## AVAILABLE DATA:
####

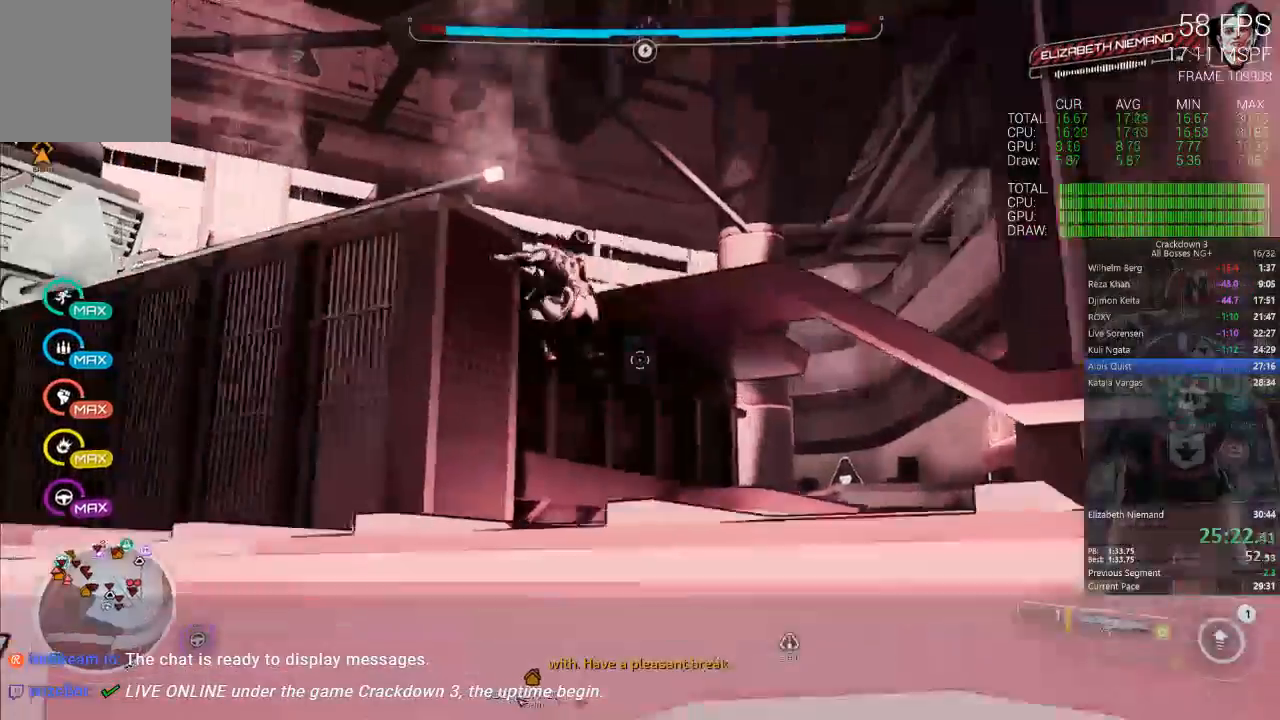
{"dt_ms": 500, "buttons": ["A"], "left_stick": "up-left", "right_stick": "center"}
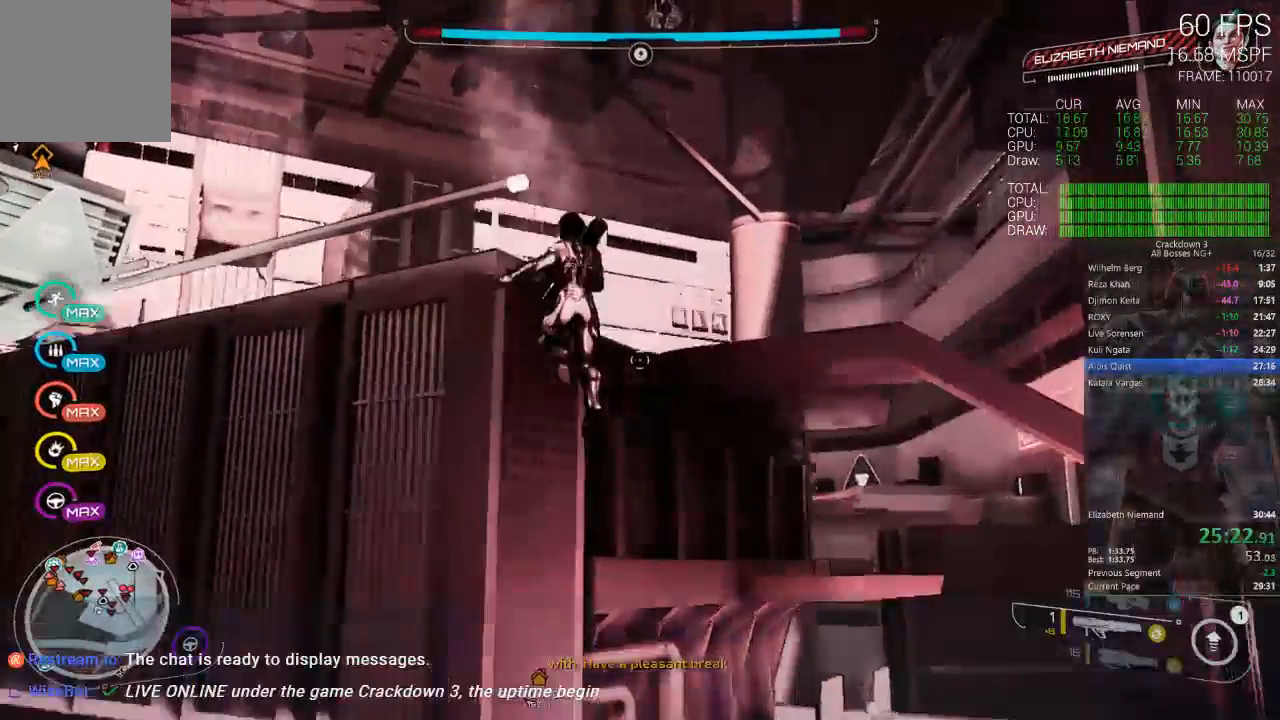
{"dt_ms": 500, "buttons": ["A"], "left_stick": "up", "right_stick": "center"}
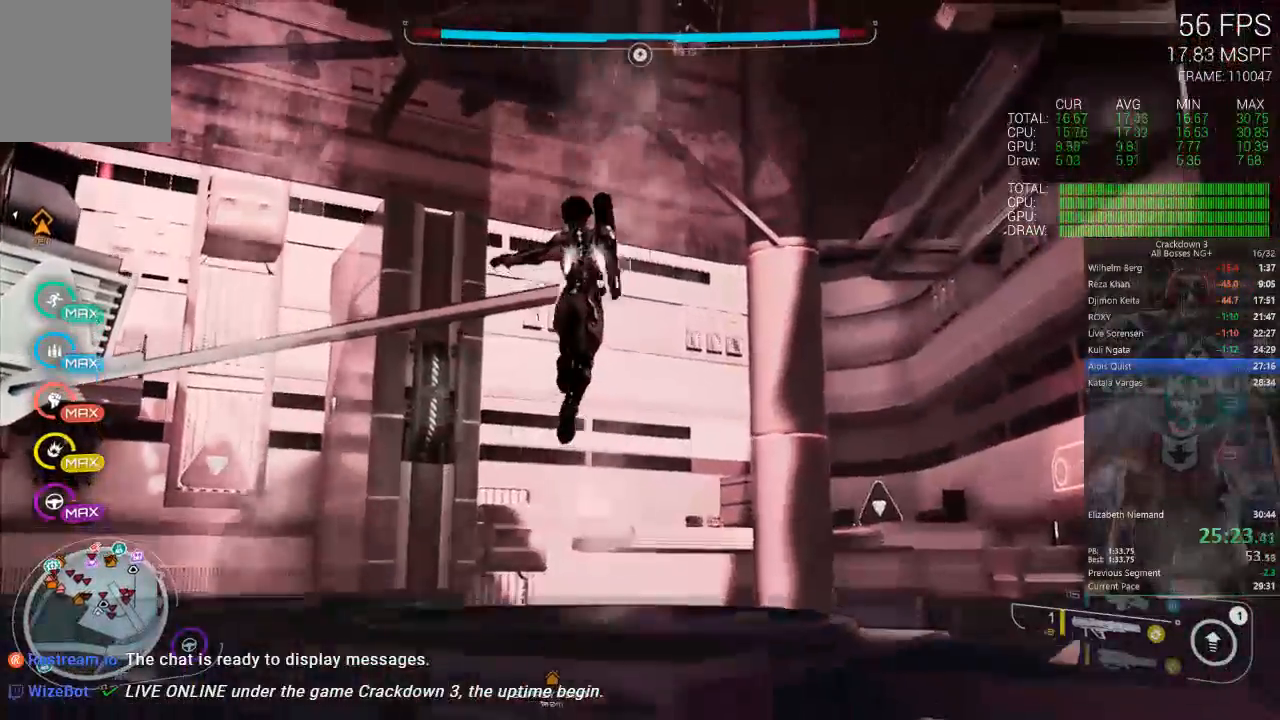
{"dt_ms": 500, "buttons": [], "left_stick": "up", "right_stick": "center", "events": [[17, "left_stick", "up-right"], [217, "A", "up"], [383, "left_stick", "up"]]}
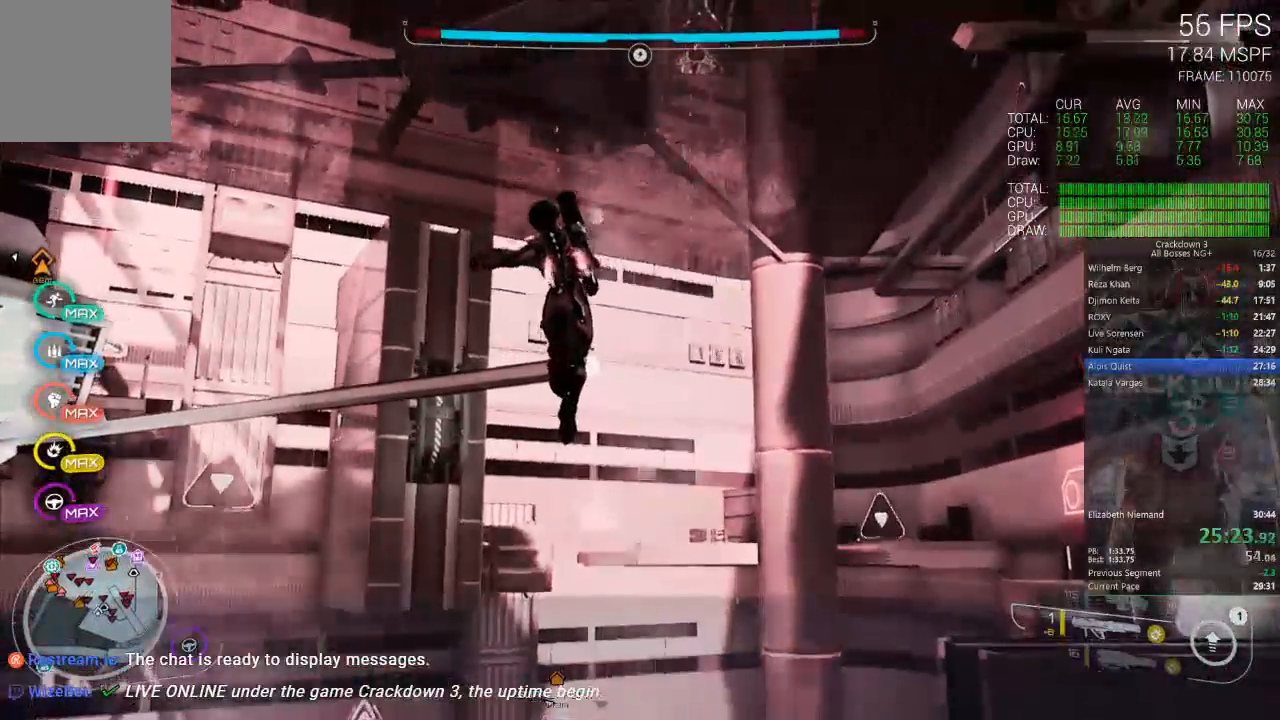
{"dt_ms": 500, "buttons": [], "left_stick": "center", "right_stick": "up", "events": [[50, "right_stick", "up"], [183, "left_stick", "up-right"], [250, "right_stick", "center"], [417, "left_stick", "center"], [450, "right_stick", "up"]]}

####

## WORK TO COMPLETE:
What you produce must match the listing word for word, with no images in it.

## TASK RESULT:
{"dt_ms": 500, "buttons": ["A"], "left_stick": "up-left", "right_stick": "center"}
{"dt_ms": 500, "buttons": ["A"], "left_stick": "up", "right_stick": "center"}
{"dt_ms": 500, "buttons": [], "left_stick": "up", "right_stick": "center", "events": [[17, "left_stick", "up-right"], [217, "A", "up"], [383, "left_stick", "up"]]}
{"dt_ms": 500, "buttons": [], "left_stick": "center", "right_stick": "up", "events": [[50, "right_stick", "up"], [183, "left_stick", "up-right"], [250, "right_stick", "center"], [417, "left_stick", "center"], [450, "right_stick", "up"]]}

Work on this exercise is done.